Lenny si abbassa un poco per riuscire a raggiungermi e unire di nuovo le nostre labbra, per riprendere l'attività che abbiamo portato avanti da quasi un'ora a questa parte. Di tanto in tanto le sue mani sono scese a cercare la mia pelle sotto i vestiti, nel tentativo di approfondire quel rapporto che io ancora mi ostino a mantenere solo al livello della superficie. Lo fermo quando le sue carezze si spingono troppo in là.

« Lasciati andare... » mi incita all'orecchio quando la mia mano corre a trattenere la sua, improvvisamente intrufolata nei pantaloni.

Provo a resistere, ma non ci riesco e alla fine mi sollevo a sedere sul letto. « Scusami, Lenny. »

Il suo sospiro è energico, anche se paziente. « Per la miseria, è l'ultima sera in cui possiamo stare insieme.

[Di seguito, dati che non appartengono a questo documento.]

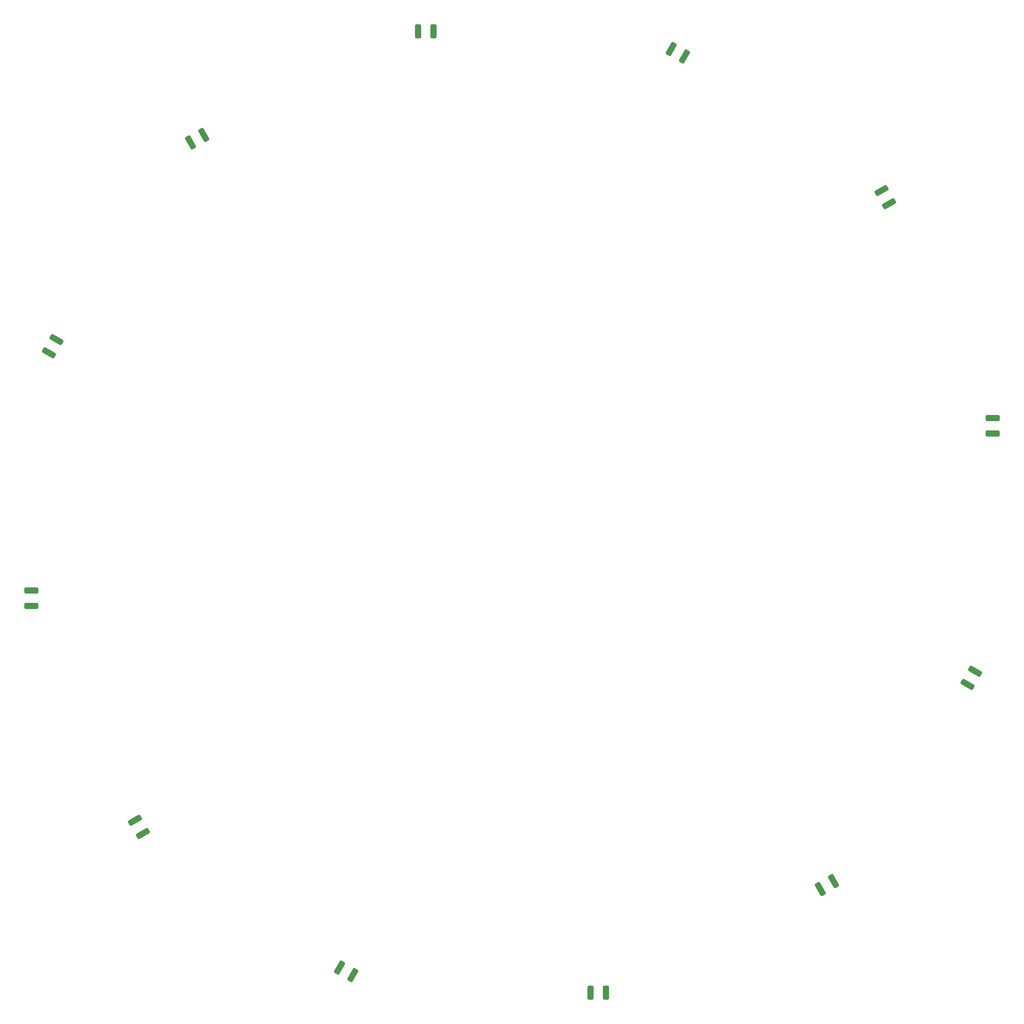
<source format=gtp>
%TF.GenerationSoftware,KiCad,Pcbnew,8.0.6-8.0.6-0~ubuntu22.04.1*%
%TF.CreationDate,2024-12-20T11:09:35-08:00*%
%TF.ProjectId,arena_top_12-12,6172656e-615f-4746-9f70-5f31322d3132,rev?*%
%TF.SameCoordinates,Original*%
%TF.FileFunction,Paste,Top*%
%TF.FilePolarity,Positive*%
%FSLAX46Y46*%
G04 Gerber Fmt 4.6, Leading zero omitted, Abs format (unit mm)*
G04 Created by KiCad (PCBNEW 8.0.6-8.0.6-0~ubuntu22.04.1) date 2024-12-20 11:09:35*
%MOMM*%
%LPD*%
G01*
G04 APERTURE LIST*
G04 Aperture macros list*
%AMRoundRect*
0 Rectangle with rounded corners*
0 $1 Rounding radius*
0 $2 $3 $4 $5 $6 $7 $8 $9 X,Y pos of 4 corners*
0 Add a 4 corners polygon primitive as box body*
4,1,4,$2,$3,$4,$5,$6,$7,$8,$9,$2,$3,0*
0 Add four circle primitives for the rounded corners*
1,1,$1+$1,$2,$3*
1,1,$1+$1,$4,$5*
1,1,$1+$1,$6,$7*
1,1,$1+$1,$8,$9*
0 Add four rect primitives between the rounded corners*
20,1,$1+$1,$2,$3,$4,$5,0*
20,1,$1+$1,$4,$5,$6,$7,0*
20,1,$1+$1,$6,$7,$8,$9,0*
20,1,$1+$1,$8,$9,$2,$3,0*%
G04 Aperture macros list end*
%ADD10RoundRect,0.250000X-0.831458X-0.790128X-0.268542X-1.115128X0.831458X0.790128X0.268542X1.115128X0*%
%ADD11RoundRect,0.250000X-0.325000X-1.100000X0.325000X-1.100000X0.325000X1.100000X-0.325000X1.100000X0*%
%ADD12RoundRect,0.250000X-0.790128X0.831458X-1.115128X0.268542X0.790128X-0.831458X1.115128X-0.268542X0*%
%ADD13RoundRect,0.250000X1.115128X0.268542X0.790128X0.831458X-1.115128X-0.268542X-0.790128X-0.831458X0*%
%ADD14RoundRect,0.250000X0.268542X-1.115128X0.831458X-0.790128X-0.268542X1.115128X-0.831458X0.790128X0*%
%ADD15RoundRect,0.250000X-0.268542X1.115128X-0.831458X0.790128X0.268542X-1.115128X0.831458X-0.790128X0*%
%ADD16RoundRect,0.250000X-1.100000X0.325000X-1.100000X-0.325000X1.100000X-0.325000X1.100000X0.325000X0*%
%ADD17RoundRect,0.250000X-1.115128X-0.268542X-0.790128X-0.831458X1.115128X0.268542X0.790128X0.831458X0*%
%ADD18RoundRect,0.250000X0.790128X-0.831458X1.115128X-0.268542X-0.790128X0.831458X-1.115128X0.268542X0*%
%ADD19RoundRect,0.250000X0.325000X1.100000X-0.325000X1.100000X-0.325000X-1.100000X0.325000X-1.100000X0*%
%ADD20RoundRect,0.250000X0.831458X0.790128X0.268542X1.115128X-0.831458X-0.790128X-0.268542X-1.115128X0*%
%ADD21RoundRect,0.250000X1.100000X-0.325000X1.100000X0.325000X-1.100000X0.325000X-1.100000X-0.325000X0*%
G04 APERTURE END LIST*
D10*
%TO.C,C3*%
X208340078Y-88878633D03*
X210894852Y-90353633D03*
%TD*%
D11*
%TO.C,C4*%
X159787800Y-85521799D03*
X162737800Y-85521799D03*
%TD*%
D12*
%TO.C,C12*%
X266721366Y-208340078D03*
X265246366Y-210894852D03*
%TD*%
D13*
%TO.C,C8*%
X106890833Y-239538122D03*
X105415833Y-236983348D03*
%TD*%
D14*
%TO.C,C5*%
X116061877Y-106890833D03*
X118616651Y-105415833D03*
%TD*%
D15*
%TO.C,C11*%
X239538122Y-248709166D03*
X236983348Y-250184166D03*
%TD*%
D16*
%TO.C,C1*%
X270078200Y-159787800D03*
X270078200Y-162737800D03*
%TD*%
D17*
%TO.C,C2*%
X248709166Y-116061877D03*
X250184166Y-118616651D03*
%TD*%
D18*
%TO.C,C6*%
X88878633Y-147259921D03*
X90353633Y-144705147D03*
%TD*%
D19*
%TO.C,C10*%
X195812200Y-270078200D03*
X192862200Y-270078200D03*
%TD*%
D20*
%TO.C,C9*%
X147259921Y-266721366D03*
X144705147Y-265246366D03*
%TD*%
D21*
%TO.C,C7*%
X85521799Y-195812200D03*
X85521799Y-192862200D03*
%TD*%
M02*

</source>
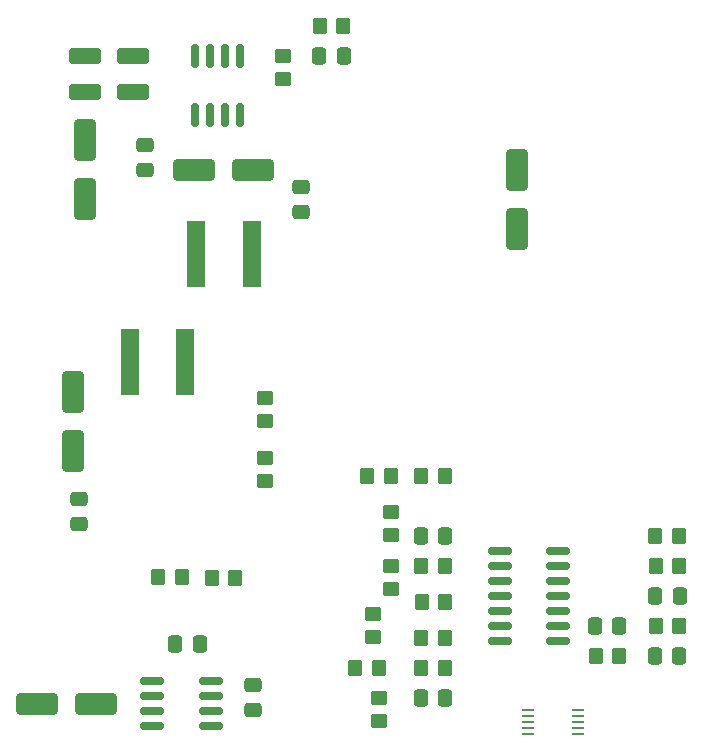
<source format=gbr>
%TF.GenerationSoftware,KiCad,Pcbnew,7.0.2*%
%TF.CreationDate,2023-05-15T17:20:20+02:00*%
%TF.ProjectId,projektkicad,70726f6a-656b-4746-9b69-6361642e6b69,rev?*%
%TF.SameCoordinates,Original*%
%TF.FileFunction,Paste,Top*%
%TF.FilePolarity,Positive*%
%FSLAX46Y46*%
G04 Gerber Fmt 4.6, Leading zero omitted, Abs format (unit mm)*
G04 Created by KiCad (PCBNEW 7.0.2) date 2023-05-15 17:20:20*
%MOMM*%
%LPD*%
G01*
G04 APERTURE LIST*
G04 Aperture macros list*
%AMRoundRect*
0 Rectangle with rounded corners*
0 $1 Rounding radius*
0 $2 $3 $4 $5 $6 $7 $8 $9 X,Y pos of 4 corners*
0 Add a 4 corners polygon primitive as box body*
4,1,4,$2,$3,$4,$5,$6,$7,$8,$9,$2,$3,0*
0 Add four circle primitives for the rounded corners*
1,1,$1+$1,$2,$3*
1,1,$1+$1,$4,$5*
1,1,$1+$1,$6,$7*
1,1,$1+$1,$8,$9*
0 Add four rect primitives between the rounded corners*
20,1,$1+$1,$2,$3,$4,$5,0*
20,1,$1+$1,$4,$5,$6,$7,0*
20,1,$1+$1,$6,$7,$8,$9,0*
20,1,$1+$1,$8,$9,$2,$3,0*%
G04 Aperture macros list end*
%ADD10RoundRect,0.250000X0.350000X0.450000X-0.350000X0.450000X-0.350000X-0.450000X0.350000X-0.450000X0*%
%ADD11RoundRect,0.250000X1.100000X-0.412500X1.100000X0.412500X-1.100000X0.412500X-1.100000X-0.412500X0*%
%ADD12RoundRect,0.250000X0.337500X0.475000X-0.337500X0.475000X-0.337500X-0.475000X0.337500X-0.475000X0*%
%ADD13RoundRect,0.250000X0.475000X-0.337500X0.475000X0.337500X-0.475000X0.337500X-0.475000X-0.337500X0*%
%ADD14RoundRect,0.250000X-0.350000X-0.450000X0.350000X-0.450000X0.350000X0.450000X-0.350000X0.450000X0*%
%ADD15R,1.600000X5.700000*%
%ADD16RoundRect,0.250000X-0.450000X0.350000X-0.450000X-0.350000X0.450000X-0.350000X0.450000X0.350000X0*%
%ADD17RoundRect,0.250000X-0.650000X1.500000X-0.650000X-1.500000X0.650000X-1.500000X0.650000X1.500000X0*%
%ADD18RoundRect,0.250000X0.450000X-0.350000X0.450000X0.350000X-0.450000X0.350000X-0.450000X-0.350000X0*%
%ADD19RoundRect,0.250000X1.500000X0.650000X-1.500000X0.650000X-1.500000X-0.650000X1.500000X-0.650000X0*%
%ADD20RoundRect,0.250000X-1.100000X0.412500X-1.100000X-0.412500X1.100000X-0.412500X1.100000X0.412500X0*%
%ADD21RoundRect,0.250000X0.650000X-1.500000X0.650000X1.500000X-0.650000X1.500000X-0.650000X-1.500000X0*%
%ADD22RoundRect,0.250000X-0.337500X-0.475000X0.337500X-0.475000X0.337500X0.475000X-0.337500X0.475000X0*%
%ADD23R,1.100000X0.250000*%
%ADD24RoundRect,0.250000X-0.475000X0.337500X-0.475000X-0.337500X0.475000X-0.337500X0.475000X0.337500X0*%
%ADD25RoundRect,0.150000X0.825000X0.150000X-0.825000X0.150000X-0.825000X-0.150000X0.825000X-0.150000X0*%
%ADD26RoundRect,0.150000X-0.825000X-0.150000X0.825000X-0.150000X0.825000X0.150000X-0.825000X0.150000X0*%
%ADD27RoundRect,0.150000X-0.150000X0.825000X-0.150000X-0.825000X0.150000X-0.825000X0.150000X0.825000X0*%
%ADD28RoundRect,0.250000X-1.500000X-0.650000X1.500000X-0.650000X1.500000X0.650000X-1.500000X0.650000X0*%
G04 APERTURE END LIST*
D10*
%TO.C,R21*%
X173720000Y-62484000D03*
X171720000Y-62484000D03*
%TD*%
D11*
%TO.C,C12*%
X151892000Y-68149000D03*
X151892000Y-65024000D03*
%TD*%
D12*
%TO.C,C2*%
X182356000Y-119380000D03*
X180281000Y-119380000D03*
%TD*%
D13*
%TO.C,C13*%
X156972000Y-74697500D03*
X156972000Y-72622500D03*
%TD*%
D14*
%TO.C,R15*%
X200125000Y-105664000D03*
X202125000Y-105664000D03*
%TD*%
D15*
%TO.C,L1*%
X155638000Y-90932000D03*
X160338000Y-90932000D03*
%TD*%
D14*
%TO.C,R13*%
X200168000Y-113284000D03*
X202168000Y-113284000D03*
%TD*%
D12*
%TO.C,C14*%
X173757500Y-65024000D03*
X171682500Y-65024000D03*
%TD*%
D14*
%TO.C,R2*%
X180350500Y-111252000D03*
X182350500Y-111252000D03*
%TD*%
D10*
%TO.C,R3*%
X182318500Y-100584000D03*
X180318500Y-100584000D03*
%TD*%
D16*
%TO.C,R17*%
X167132000Y-99054500D03*
X167132000Y-101054500D03*
%TD*%
D17*
%TO.C,D5*%
X151892000Y-72176000D03*
X151892000Y-77176000D03*
%TD*%
D14*
%TO.C,R20*%
X162576000Y-109220000D03*
X164576000Y-109220000D03*
%TD*%
D18*
%TO.C,R4*%
X177800000Y-105648000D03*
X177800000Y-103648000D03*
%TD*%
D19*
%TO.C,D4*%
X152828000Y-119888000D03*
X147828000Y-119888000D03*
%TD*%
D20*
%TO.C,C11*%
X155956000Y-65024000D03*
X155956000Y-68149000D03*
%TD*%
D14*
%TO.C,R12*%
X195088000Y-115824000D03*
X197088000Y-115824000D03*
%TD*%
D13*
%TO.C,C7*%
X151384000Y-104648000D03*
X151384000Y-102573000D03*
%TD*%
D18*
%TO.C,R6*%
X176276000Y-114268000D03*
X176276000Y-112268000D03*
%TD*%
D21*
%TO.C,D3*%
X188468000Y-79716000D03*
X188468000Y-74716000D03*
%TD*%
D18*
%TO.C,R5*%
X177800000Y-110220000D03*
X177800000Y-108220000D03*
%TD*%
D22*
%TO.C,C5*%
X200130500Y-110744000D03*
X202205500Y-110744000D03*
%TD*%
D16*
%TO.C,R10*%
X176784000Y-119396000D03*
X176784000Y-121396000D03*
%TD*%
D13*
%TO.C,C9*%
X166116000Y-120396000D03*
X166116000Y-118321000D03*
%TD*%
D21*
%TO.C,D1*%
X150876000Y-98490500D03*
X150876000Y-93490500D03*
%TD*%
D23*
%TO.C,U8*%
X193634000Y-122428000D03*
X193634000Y-121928000D03*
X193634000Y-121428000D03*
X193634000Y-120928000D03*
X193634000Y-120428000D03*
X189334000Y-120428000D03*
X189334000Y-120928000D03*
X189334000Y-121428000D03*
X189334000Y-121928000D03*
X189334000Y-122428000D03*
%TD*%
D24*
%TO.C,C15*%
X170180000Y-76178500D03*
X170180000Y-78253500D03*
%TD*%
D14*
%TO.C,R11*%
X174714500Y-116840000D03*
X176714500Y-116840000D03*
%TD*%
D25*
%TO.C,U7*%
X162495000Y-121793000D03*
X162495000Y-120523000D03*
X162495000Y-119253000D03*
X162495000Y-117983000D03*
X157545000Y-117983000D03*
X157545000Y-119253000D03*
X157545000Y-120523000D03*
X157545000Y-121793000D03*
%TD*%
D12*
%TO.C,C4*%
X197104000Y-113284000D03*
X195029000Y-113284000D03*
%TD*%
D10*
%TO.C,R7*%
X177746500Y-100584000D03*
X175746500Y-100584000D03*
%TD*%
D14*
%TO.C,R9*%
X180318500Y-114300000D03*
X182318500Y-114300000D03*
%TD*%
D10*
%TO.C,R1*%
X182334500Y-108204000D03*
X180334500Y-108204000D03*
%TD*%
%TO.C,R14*%
X202168000Y-108204000D03*
X200168000Y-108204000D03*
%TD*%
D14*
%TO.C,R8*%
X180318500Y-116840000D03*
X182318500Y-116840000D03*
%TD*%
D16*
%TO.C,R18*%
X167132000Y-93974500D03*
X167132000Y-95974500D03*
%TD*%
D26*
%TO.C,U10*%
X186987500Y-106934000D03*
X186987500Y-108204000D03*
X186987500Y-109474000D03*
X186987500Y-110744000D03*
X186987500Y-112014000D03*
X186987500Y-113284000D03*
X186987500Y-114554000D03*
X191937500Y-114554000D03*
X191937500Y-113284000D03*
X191937500Y-112014000D03*
X191937500Y-110744000D03*
X191937500Y-109474000D03*
X191937500Y-108204000D03*
X191937500Y-106934000D03*
%TD*%
D22*
%TO.C,C10*%
X159490500Y-114808000D03*
X161565500Y-114808000D03*
%TD*%
D12*
%TO.C,C3*%
X202184000Y-115824000D03*
X200109000Y-115824000D03*
%TD*%
D27*
%TO.C,U1*%
X165013000Y-65089000D03*
X163743000Y-65089000D03*
X162473000Y-65089000D03*
X161203000Y-65089000D03*
X161203000Y-70039000D03*
X162473000Y-70039000D03*
X163743000Y-70039000D03*
X165013000Y-70039000D03*
%TD*%
D10*
%TO.C,R19*%
X160036000Y-109198500D03*
X158036000Y-109198500D03*
%TD*%
D12*
%TO.C,C1*%
X182350500Y-105664000D03*
X180275500Y-105664000D03*
%TD*%
D15*
%TO.C,L2*%
X161266000Y-81788000D03*
X165966000Y-81788000D03*
%TD*%
D16*
%TO.C,R22*%
X168656000Y-65040000D03*
X168656000Y-67040000D03*
%TD*%
D28*
%TO.C,D2*%
X161076000Y-74676000D03*
X166076000Y-74676000D03*
%TD*%
M02*

</source>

Non ti lasci mai toccare e... io ti ho aspettata perché credevo che avessi bisogno di tempo per ciò che è successo a tuo padre, ma ora non capisco che cosa ti passi per la testa. Ho fatto qualcosa di sbagliato? »

« Non è colpa tua », provo a rassicurarlo.

« E allora di chi è la colpa? » insiste. « Siamo in due in questa situazione, Sara, quindi il cerchio si restringe. »

Non è arrabbiato; Leonard sembra incapace di provare rabbia, eppure l'ennesimo rifiuto non lo lascia più indifferente. So bene che lui detenga ogni parte della ragione, che a vent'anni un ragazzo e una ragazza dovrebbero scalpitare per gettarsi tra le lenzuola e abbandonare i semplici baci per raggiungere qualcosa di più, ma non so come rendere a parole cosa mi frulli nella testa senza ferirlo.